Dive Brief:
- A group of 44 utilities and trade group Edison Electric Institute sent a letter to the United States House of Representatives asking them to lift the manufacturing cap on the electric vehicle tax credit. Under the cap, only 200,000 of the first EVs from each manufacturer can use the tax credit.
- The letter notes several EV manufacturers are close to hitting those caps, and maintaining them would raise costs for consumers down the road, especially as consumer interests start gaining traction.
- For the past several years as EVs rose in number, utilities have eyed them as a way to revive stagnant demand. However, figuring out who owns and maintains the charging infrastructure is a major hurdle toward growth.
Dive Insight:
The letter notes that by not lifting the cap, U.S. jobs and the declining price of EVs could take a hit.
"Maintaining the current cap will effectively raise the cost to consumers for certain vehicles, skewing car choices and sales just at the time when electric vehicle sales are beginning to climb and choices are expanding," the letter reads.
Utilities have begun to see the value in investing in electric vehicle charging stations in past few years. For utilities, as the letter noted, electric vehicles could offer grid services, such as demand response and integrating renewable energy. Eliminating the cap is one way to ensure that happens, especially as EVs are predicted to reach cost parity with gasoline-powered vehicles between 2022 and 2026, according to a 2016 report from Bloomberg New Energy Finance.
The increasing interest in EVs can be seen in the flurry of policy activity in the past year. In a new national policy review from the North Carolina Clean Energy Technology Center, there were 227 state or utility-level EV policies proposed or pending in 2017.

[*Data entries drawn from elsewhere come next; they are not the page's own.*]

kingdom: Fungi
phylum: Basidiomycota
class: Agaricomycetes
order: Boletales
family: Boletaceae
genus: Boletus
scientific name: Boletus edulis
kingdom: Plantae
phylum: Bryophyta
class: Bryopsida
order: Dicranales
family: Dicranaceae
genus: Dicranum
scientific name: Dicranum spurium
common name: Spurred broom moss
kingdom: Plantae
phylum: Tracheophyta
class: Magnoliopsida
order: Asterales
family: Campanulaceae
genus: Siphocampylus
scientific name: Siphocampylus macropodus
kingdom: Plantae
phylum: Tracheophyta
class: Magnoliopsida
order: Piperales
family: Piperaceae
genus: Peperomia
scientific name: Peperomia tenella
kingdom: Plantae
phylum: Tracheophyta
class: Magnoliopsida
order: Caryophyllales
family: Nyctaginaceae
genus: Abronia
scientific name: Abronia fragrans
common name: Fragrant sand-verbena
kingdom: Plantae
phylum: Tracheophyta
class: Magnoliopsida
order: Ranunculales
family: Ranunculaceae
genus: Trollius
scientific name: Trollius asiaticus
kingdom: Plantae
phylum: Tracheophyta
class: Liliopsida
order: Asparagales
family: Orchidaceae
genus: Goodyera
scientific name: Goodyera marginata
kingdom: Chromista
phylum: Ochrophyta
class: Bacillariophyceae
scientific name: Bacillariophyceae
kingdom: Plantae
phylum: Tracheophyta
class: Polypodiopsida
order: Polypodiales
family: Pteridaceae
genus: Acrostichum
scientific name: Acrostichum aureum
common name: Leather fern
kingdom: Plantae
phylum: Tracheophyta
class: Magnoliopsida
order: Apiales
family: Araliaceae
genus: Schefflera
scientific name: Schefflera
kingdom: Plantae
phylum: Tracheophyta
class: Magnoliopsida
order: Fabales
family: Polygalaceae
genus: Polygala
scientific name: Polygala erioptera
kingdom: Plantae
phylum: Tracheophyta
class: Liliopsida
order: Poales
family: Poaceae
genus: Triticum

However, utilities and regulators appear to be stymied over the question of how to invest in charging infrastructure, a key part in vehicle growth. Typically called a "chicken or the egg" type of dilemma, experts say the lack of charging infrastructure could also hurt EV growth, while others point to California as an example where consumer demand is driving the conversation over who invests in charging stations.
But utilities, private developers and policymakers are split over whether utilities, at least in deregulated states, should be able to ratebase charging infrastructure. Some private developers have sided with utilities, saying they should be able to ratebase infrastructure, while others worry it could hurt the ability for private developers to compete against utilities. Those arguments can be seen in the cautiousness regulators have taken when they've made decisions about EV infrastructure.
For instance, 13 utilities requested almost $137 million to pay for charging stations last year. But regulators as a whole only approved four of those requests for a total of nearly $88 million. At least seven requests are still pending with the remaining denied.
Article has been updated to include the final amount of entities who signed.